Sehr geehrte Frau Pöstenyi,
zum Tod Ihres Mannes, unseres Gründungsmitglieds Wolfgang Kohlhaase, darf ich Ihnen im Namen der Anna-Seghers-Gesellschaft Berlin und Mainz e.V. unsere tief empfundene Anteilnahme aussprechen.
Ich hatte im März des letzten Jahres noch die Gelegenheit, aus Anlass seines 90. Geburtstags ein kurzes Gespräch mit ihm am Telefon zu führen. Er kam damals gerade aus dem Urlaub und war, wie er sagte, beim Sortieren der Post. Er hat sich sehr über die vielen positiven Besprechungen zu seinem Geburtstag gefreut, in denen damals schon – wie heute in den zahlreichen Nachrufen in den großen Medien – seine Person und seine künstlerische Leistung gewürdigt werden.
Ich habe mir nach dem Gespräch mit ihm die Kassette mit seinen Filmen von 1953 bis 1988 gekauft und es immerhin geschafft, mir bis heute die Hälfte davon anzusehen (von „Die Störenfriede“ bis „Berlin um die Ecke“), „Solo Sunny“ gab es dann noch im Fernsehen. Spannend fand ich vor allem seine genauen Berichte über die Entstehung der Filme und ihre jeweilige öffentliche Wirkung. Da kann man auch etwas über die Kulturgeschichte der DDR lernen. Für andere Mitglieder der Gesellschaft waren die Filme wichtig, die er mit Konrad Wolf (z.B. „Ich war neunzehn“ oder „Der nackte Mann auf dem Sportplatz“) und Andreas Dresen realisiert hat. Seine öffentlichen Auftritte und Lesungen bleiben in Erinnerung, z.B. in der Stafan Heym-Bibliothek in Adlershof, dem Stadtteil seiner Kindheit und Jugend, in dem auch Anna Seghers seit den 1950er-Jahren lebte, oder auch im Claudius-Club in Potsdam.
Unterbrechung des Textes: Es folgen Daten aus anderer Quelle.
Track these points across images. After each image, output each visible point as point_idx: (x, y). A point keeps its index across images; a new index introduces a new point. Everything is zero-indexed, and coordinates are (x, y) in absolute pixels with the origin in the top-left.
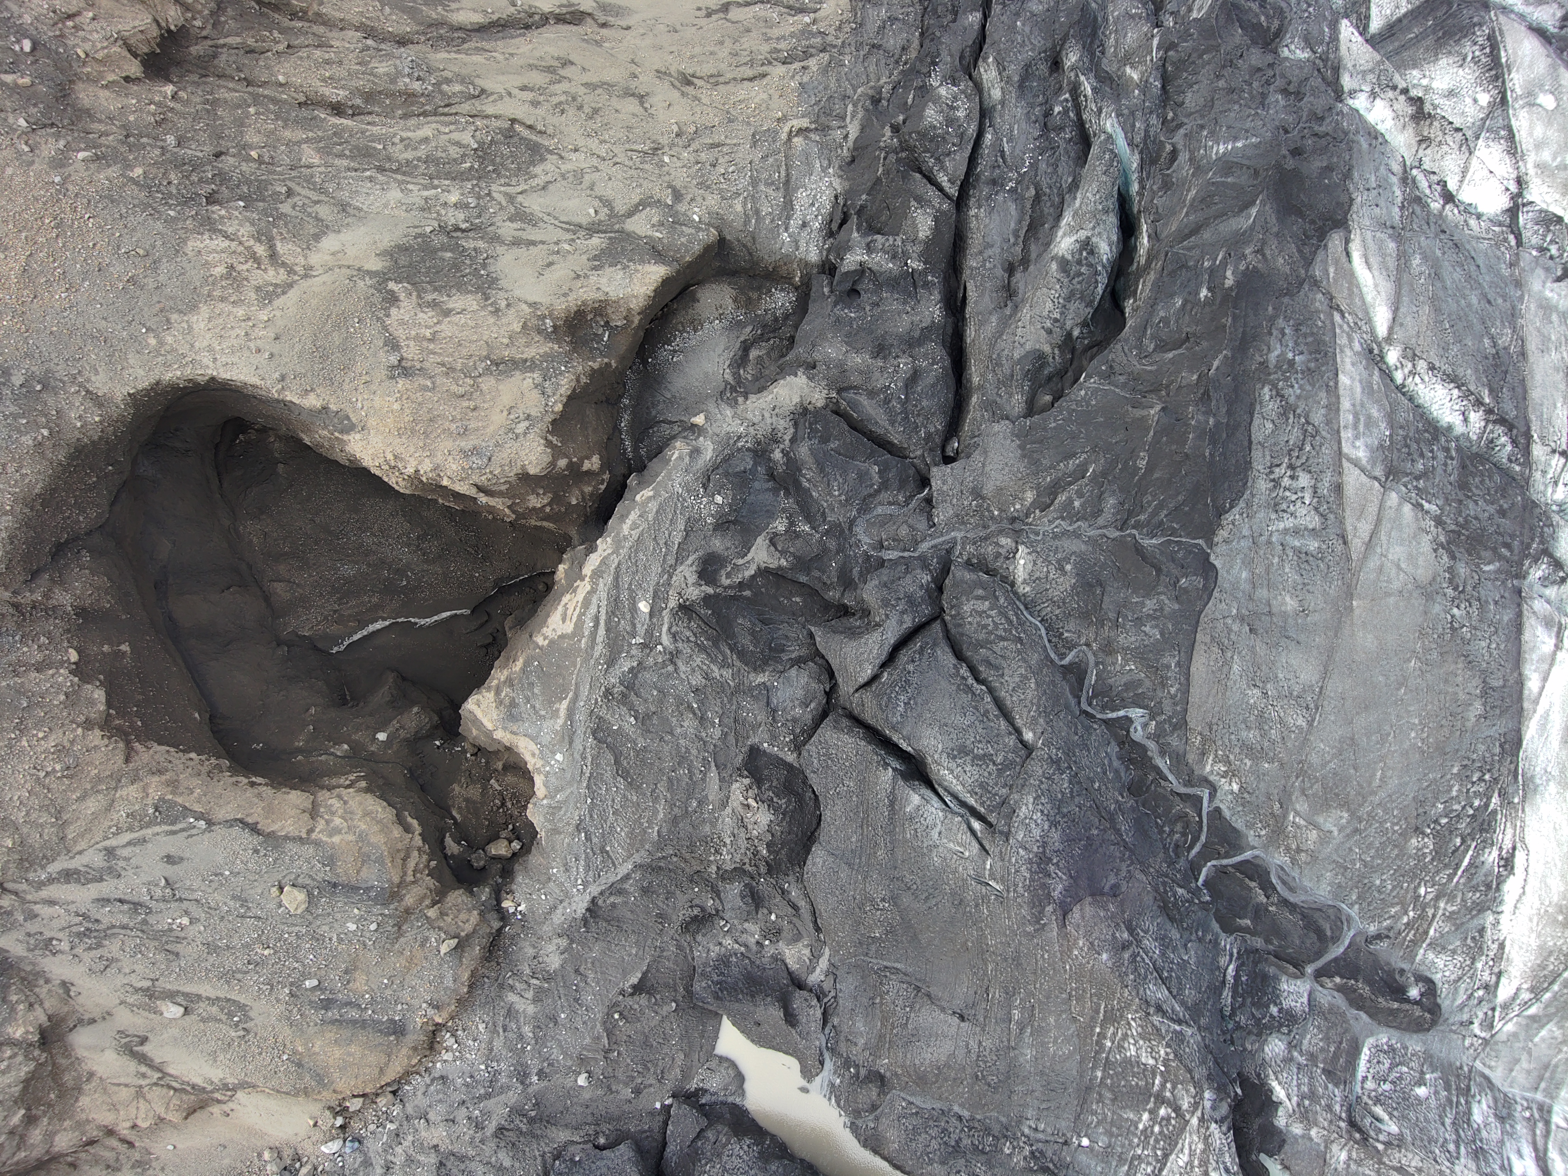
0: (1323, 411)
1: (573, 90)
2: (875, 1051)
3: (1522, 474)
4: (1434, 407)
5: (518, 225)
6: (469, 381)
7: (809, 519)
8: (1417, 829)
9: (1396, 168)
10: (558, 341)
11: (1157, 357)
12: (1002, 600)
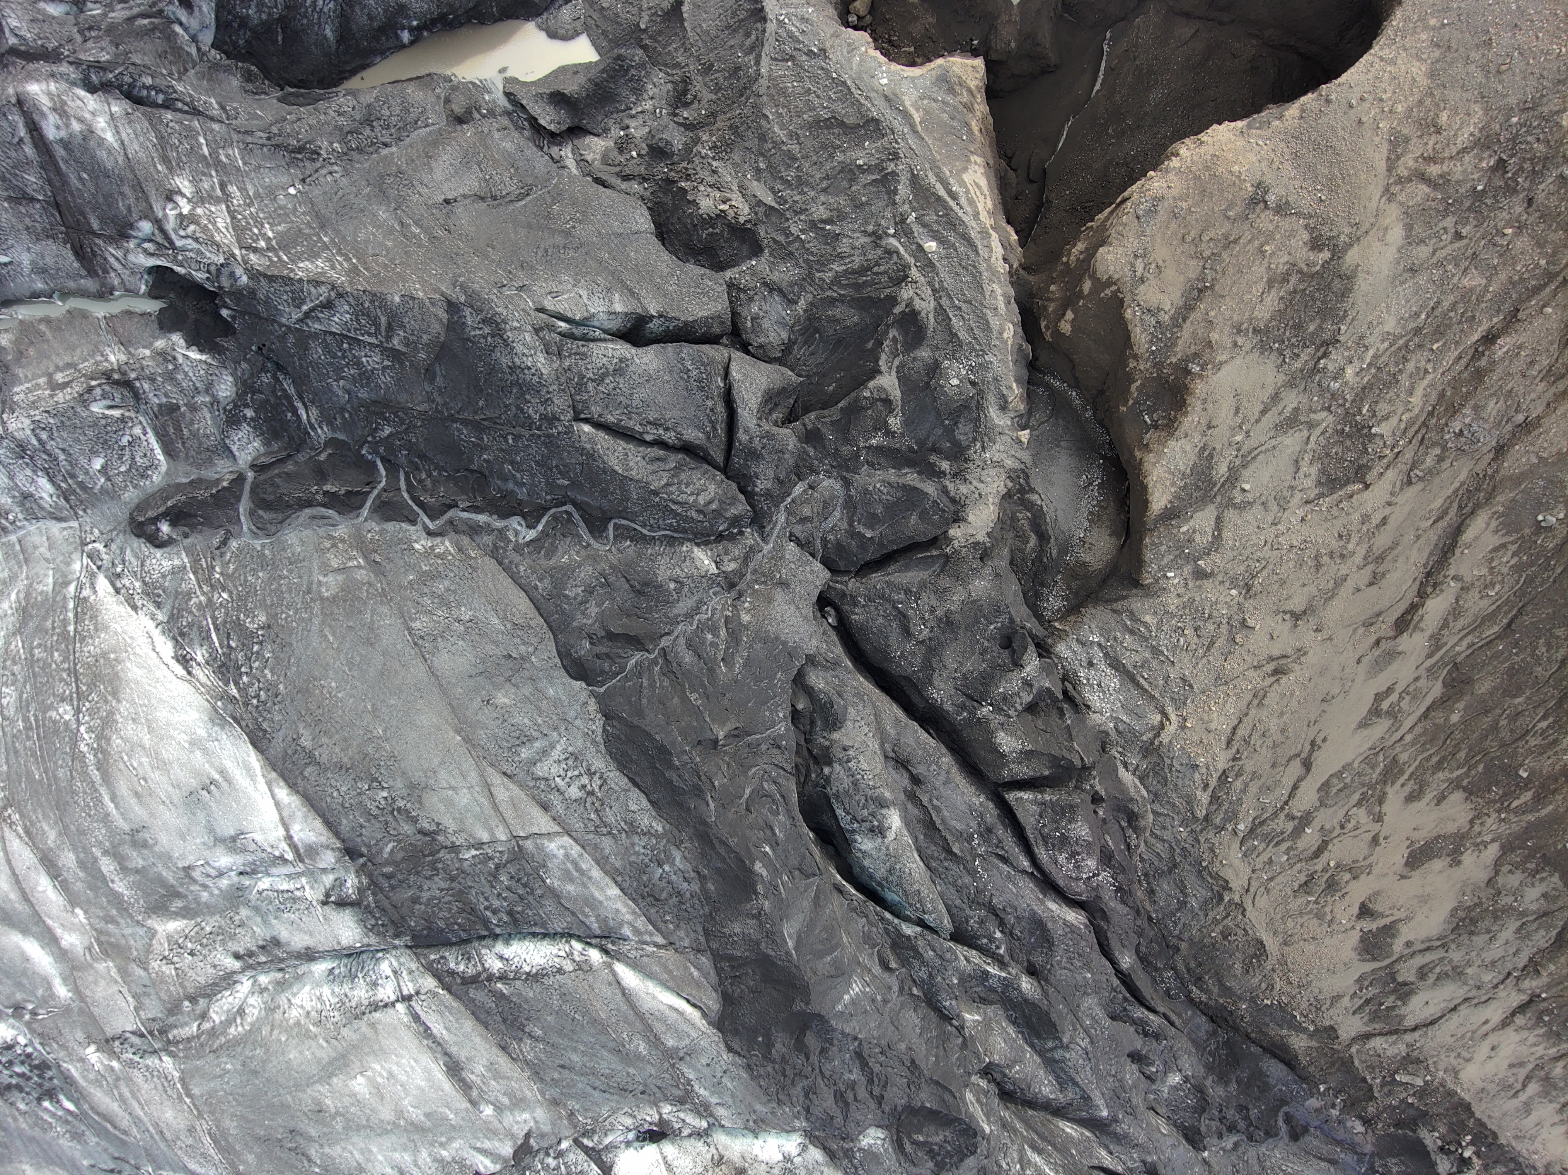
0: (607, 851)
1: (1349, 562)
2: (483, 137)
3: (426, 956)
4: (532, 946)
5: (1287, 412)
6: (1207, 253)
7: (879, 449)
8: (269, 627)
9: (721, 1112)
10: (1175, 367)
11: (756, 781)
12: (694, 514)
Schon im letzten Jahr klagte er über Arthrose sowie Herz- und Atemprobleme und meinte, alles sei so schnell geworden, z.B. die Menschen auf der Friedrichstraße, bei ihm gehe alles viel langsamer als früher. Sehr gefreut hat er sich, dass sein Buch „Erfindung einer Sprache“ aus dem Jahr 1977 jetzt wieder bei Wagenbach erschienen sei, alles Geschichten, die es nicht in einen Film geschafft hätten. Auch über unser Jahrbuch Argonautenschiff haben wir gesprochen, er war positiv überrascht, dass es noch existiert und immer wieder neue Beiträge zu lesen sind. In diesem Zusammenhang bat er mich, Pierre Radvanyi ganz herzlich zu grüßen, was ich auch gemacht habe, leider ist der Sohn von Anna Seghers im letzten Dezember mit 95 Jahren gestorben.
Vor allem wegen der Kinder von Anna Seghers, Ruth und Pierre Radvanyi, hat Wolfgang Kohlhaase lange Jahre dem Vorstand der Anna Seghers-Stiftung angehört und sich dort nicht nur für das Werk von Anna Seghers, sondern auch für die Förderung junger Autorinnen und Autoren eingesetzt. Auch für diese Arbeit sind wir ihm zu Dank verpflichtet.